Top of Provided material

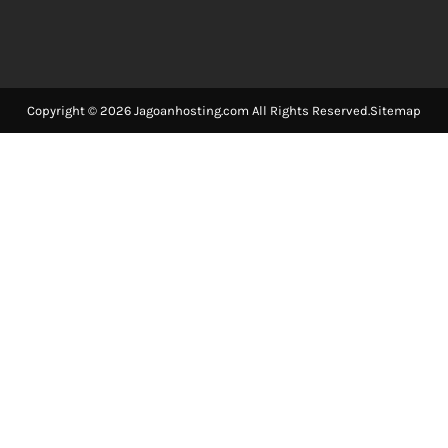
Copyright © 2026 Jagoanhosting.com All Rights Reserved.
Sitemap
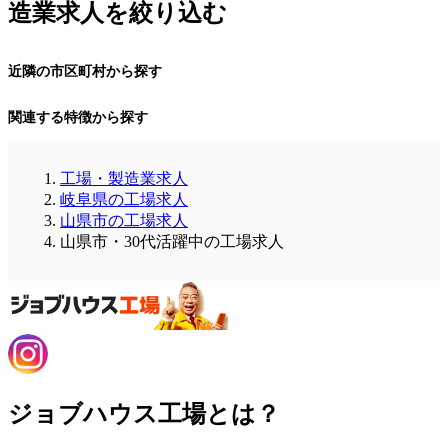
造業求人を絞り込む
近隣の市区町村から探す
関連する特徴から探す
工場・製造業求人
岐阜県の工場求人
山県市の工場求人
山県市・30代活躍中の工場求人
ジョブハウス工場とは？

Bottom of Provided material
Top of Provided material

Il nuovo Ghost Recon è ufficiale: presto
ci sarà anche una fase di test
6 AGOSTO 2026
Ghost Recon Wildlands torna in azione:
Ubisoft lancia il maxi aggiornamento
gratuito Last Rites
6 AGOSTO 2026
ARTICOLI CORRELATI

Bottom of Provided material
Top of Provided material

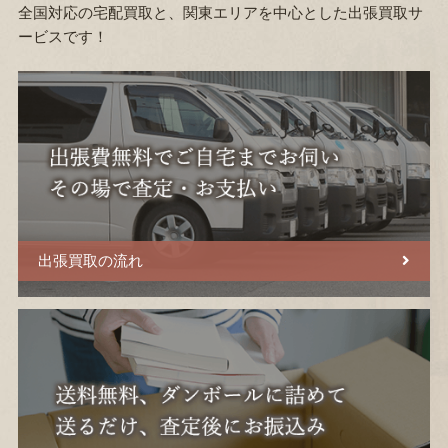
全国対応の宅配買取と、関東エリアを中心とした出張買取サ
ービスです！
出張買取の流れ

Bottom of Provided material

◆ **To do**
Please copy the listing from the line with "Il nuovo Ghost Recon è ufficiale: presto" to the line with "ARTICOLI CORRELATI", both of those lines included, reproducing every line character for character.

◆ **Result of the task**
Il nuovo Ghost Recon è ufficiale: presto
ci sarà anche una fase di test
6 AGOSTO 2026
Ghost Recon Wildlands torna in azione:
Ubisoft lancia il maxi aggiornamento
gratuito Last Rites
6 AGOSTO 2026
ARTICOLI CORRELATI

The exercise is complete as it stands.